Last week, my already neutered cat, Kato, was taken off for a re-neutering.
He’d been missing since Monday night. We are that family in your neighborhood that still lets cats mouse and hunt. He leapt out the back door when Bill got home from work and didn’t come back. Not during the thunderstorm overnight, the pouring down rain the next day, nor into the following evening.
It’s common, by the end of the summer, for them to be smug in their hunting prowess, sleeping under the deck or out in the woods, ignoring our calls and promises of treats.
By the second night, we knew something was wrong. I posted his picture and description on the Livingston County Humane Society’s website and prayed for a phone call.
We had a false alarm, some man in Howell who wanted me to come right then and pick up a kitty that had been around his house for two months. He clearly had not read my post. I assured him that my cat would’ve needed more than two days to travel the 13 miles to Chilson Road. He finally agreed and wished me luck finding our true cat, who “sounded like a good one.”
Friday morning, I got a call at work from a neighbor. Pictures were exchanged over phones. He’d been found across the street and two backyards away. I drove home to fetch him.
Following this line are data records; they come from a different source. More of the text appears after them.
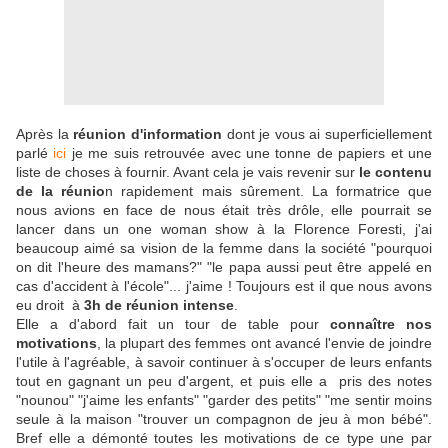
Après la
réunion d'information
dont je vous ai superficiellement
parlé
ici
je me suis retrouvée avec une tonne de papiers et une
liste de choses à fournir. Avant cela je vais revenir sur
le contenu
de la réunio
n rapidement mais sûrement. La formatrice que
nous avions en face de nous était très drôle, elle pourrait se
lancer dans un one woman show à la Florence Foresti, j'ai
beaucoup aimé sa vision de la femme dans la société "pourquoi
on dit l'heure des mamans?" "le papa aussi peut être appelé en
cas d'accident à l'école"... j'aime ! Toujours est il que nous avons
eu droit à
3h de réunion intense
.
Elle a d'abord fait un tour de table pour
connaître nos
motivations
, la plupart des femmes ont avancé l'envie de joindre
l'utile à l'agréable, à savoir continuer à s'occuper de leurs enfants
tout en gagnant un peu d'argent, et puis elle a pris des notes
"nounou" "j'aime les enfants" "garder des petits" "me sentir moins
seule à la maison "trouver un compagnon de jeu à mon bébé".
Bref elle a démonté toutes les motivations de ce type une par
In the three days in which my neighbor had care of Kato, here is what happened to him:
- He went to the the Ann Arbor Human Society for neutering. He stayed overnight. They knocked him out, clipped his ear – the visible sign that a feral cat is spayed/neutered, prepped and shaved him, and realized he was already neutered. When she picked him up, they “forgot” to tell her about that. They made her promise to bring back vet papers for a full refund.
- He had a fever, after his stay, so he went to Town & Country Veterinary Hospital (which is, coincidentally, where he goes, when he does) for an antibiotic. His exam totaled $105.82.
- He bunked down in her garage because her two house cats are “mean” and couldn’t stand him in the house.
And then, our neighbor saw our post. She said she assumed he was feral, because he’d eaten a can of cat food on her deck for two months. It did not occur to her that Kato simply came for the free lunch. I put him in my lap and drove him around the corner to his home.
Having never been sick in his life, even with the wide variety of rodent life he’s consumed (albiet an occasional hairball), he proceeded to recover from a cat cold, but not before passing it on to our second cat, Kota. Two sick cats pace the floor, one with a clipped ear and a “high and tight” cut on his backside. They climb the French door screen to indicate their desire to travel. The chipmunk population is laughing giddily.
It’s not safe to stray anymore. Our freedoms, even in the cat kingdom, are more and more restricted.
Oh, we’ve developed all sorts of safe zones – snap-off collars for identity tags, micro-chipping – but most people just pull out their front claws when they’re kittens and keep them inside. An outdoor cat has a 6-7 year expected life span, but those indoor kitties live 14 years and upward.
The thing is, for wandering “feral” cats, there’s a shoot-to-kill ordinance if they trespass into your yard.
Doesn’t matter; if you think they’re feral and they’re on your grass, you can grab your gun and kill them.
This is a modern convention. My mother-in-law, who’s 89, heard the story and was dismayed. Her childhood cats always roamed and wandered, as they performed the job to which they were bred. My own grandfather’s farm had barn cats, always on the prowl. At my brother and sister-in-law’s farm, today, they’ve taken in each cat for a clipped ear, euphemistically speaking, while they keep the mice from eating expensive feed.
Gone are those lazy, summer days with soft sunlight dappling the woods, with two cats roaming and protecting our attic and basement from pesky mice. It’s not safe to stray, and in all our worldly ways of man-made protection, we’ve successfully reduced freedoms.
Cats are not the only ones to which this is happening. We’re just too smug to see it and return home.
The pictures are of our cats outdoors: Kato is grey and Kota is black.